There's been a little bit of confusion about the different types of graphs
that arise when solving these differential equations, so I thought it might
be good to go over the solution to quiz 1 in a bit more detail to highlight this.
So, we're solving differential equations of this sort: dX/dt = f(X)
and I've given you the graph of f(X), and we can come up with the phase line for this,
we can also sketch solutions of X as a function of t,
and to make this discussion a little bit more concrete
I think it will help to reinterpret this as a population growth problem, so let me do that...
So, all I'll do is replace the variable X by the variable P,
and we'll think of P as the population size,
and since we're measuring population in these funny units,
maybe this is population in metric tons of biomass, or something,
so it's not like there's 1 (we're talking about rabbits), I don't think there's 1 rabbit, 2 rabbits, 3 rabbits,
so we won't worry too much about the units here,
but the idea is that we have a population that's changing in time
and this says the growth rate - if it's growing or shrinking, how fast,
is a function of the current population.
so then this graph, the axis here, is population P
and then this is the growth rate - how the population is changing.
So we can see if the population is between 1 and 9, then the population will increase
because the growth rate is positive - the population is growing.
If the population is greater than 9, then the population will decrease
because the growth rate is negative,
and if the population is less than 1, the growth rate will decrease,
again, because the population is negative.
So from this information, I can sketch possible solution curves
for this differential equation, so let me do that...
OK, so here are my axes - this is now time on the horizontal axis,
and population on the vertical axis.
I've sketched the fixed points, the two stable points, 1 and 9, just as dotted lines,
- these are fixed points because the growth rate is 0 - when the growth rate is 0,
the population P doesn't change.
If I start, say, at 2, I'll grow, I'll increase, until I get to 9, so I could sketch that here...
- I'm increasing, and I'm approaching 9.
If I started at 5, I would also increase, and approach 9 - it's going to look something like this.
If I start at 12, I'll decrease, and hit 9 - approach 9
and if I started a little less than 1, I would decrease and go 0.
OK, so these purple curves, I would say these are solutions to this differential equation,
for four different initial conditions, so these purple curves, are P as a function t.
So let me just a little bit again about these two types of graphs,
because it's really easy to get them confused.
So this is dP/dT, as a function of P - Is the population growing or shrinking for a given population?,
so there's not really, there's no time, on this axis.

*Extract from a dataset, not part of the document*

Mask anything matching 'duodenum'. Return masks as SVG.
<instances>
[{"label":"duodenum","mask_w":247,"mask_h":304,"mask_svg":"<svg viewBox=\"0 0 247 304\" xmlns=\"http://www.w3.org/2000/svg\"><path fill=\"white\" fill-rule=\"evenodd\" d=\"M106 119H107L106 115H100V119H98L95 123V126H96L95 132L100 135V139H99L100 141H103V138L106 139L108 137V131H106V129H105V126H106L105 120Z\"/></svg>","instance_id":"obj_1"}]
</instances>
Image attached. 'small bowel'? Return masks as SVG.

This plot is P, as a function of time - how does the population vary as time goes forward.
Right so, we can see that solutions approach this stable fixed point at 9,
and are pushed away from an unstable fixed point at 1.

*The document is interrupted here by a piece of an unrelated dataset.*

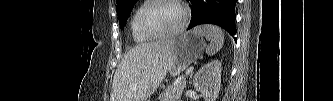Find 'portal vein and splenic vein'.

So lastly, another type of graph that we can draw is the phase line for this, and we do that...
Again we can see that there's a stable fixed point at 9, and an unstable fixed point at 1,
and in fact, you could draw the phase line right here on this axis, if you wanted,
- I'll do that in a different colour, so it stands out - grab a bright red pen,
so in this region, between 1 and 9, the population is growing, its moving to the right,
Why? - because this graph is positive, and when this graph is positive,
that means the growth rate is positive.
So the arrows here, have to go like this...

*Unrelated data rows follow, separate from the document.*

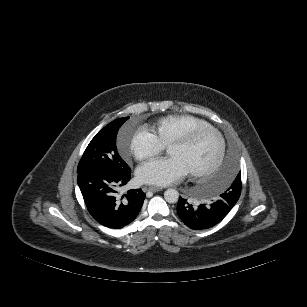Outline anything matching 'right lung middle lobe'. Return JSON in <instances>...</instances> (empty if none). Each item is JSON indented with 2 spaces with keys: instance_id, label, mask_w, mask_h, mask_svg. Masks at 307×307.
Here are the masks:
<instances>
[{
  "instance_id": "1",
  "label": "right lung middle lobe",
  "mask_w": 307,
  "mask_h": 307,
  "mask_svg": "<svg viewBox=\"0 0 307 307\" xmlns=\"http://www.w3.org/2000/svg\"><path fill=\"white\" fill-rule=\"evenodd\" d=\"M128 119L129 117L116 119L96 134L78 164V174L97 170L122 175L131 171L120 157L116 146L118 130Z\"/></svg>"
}]
</instances>
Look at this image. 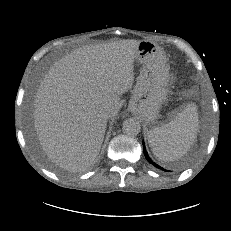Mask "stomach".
Here are the masks:
<instances>
[{
  "label": "stomach",
  "instance_id": "obj_1",
  "mask_svg": "<svg viewBox=\"0 0 231 231\" xmlns=\"http://www.w3.org/2000/svg\"><path fill=\"white\" fill-rule=\"evenodd\" d=\"M135 60L142 65L129 110L154 125L162 103L167 98L170 75L164 52L153 42L140 41Z\"/></svg>",
  "mask_w": 231,
  "mask_h": 231
}]
</instances>
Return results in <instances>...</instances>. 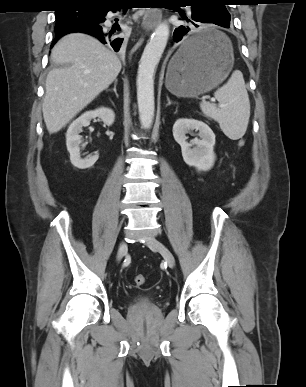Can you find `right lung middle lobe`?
<instances>
[{
  "instance_id": "right-lung-middle-lobe-1",
  "label": "right lung middle lobe",
  "mask_w": 306,
  "mask_h": 387,
  "mask_svg": "<svg viewBox=\"0 0 306 387\" xmlns=\"http://www.w3.org/2000/svg\"><path fill=\"white\" fill-rule=\"evenodd\" d=\"M97 8L86 7L80 10L63 8L56 11L55 32L64 30L76 24L85 23Z\"/></svg>"
}]
</instances>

If I'm over here, the population will get smaller, because the growth rate is negative,
- the value of this function, dP/dT, is negative, and same story over here,
and we have fixed points at the intersection, where the growth rate is 0, the population is fixed.
So it's very easy to get these two types of graph mixed up - I think a few people were
asking really questions about this in the forum,
so I thought it would be good to underscore this just one more time.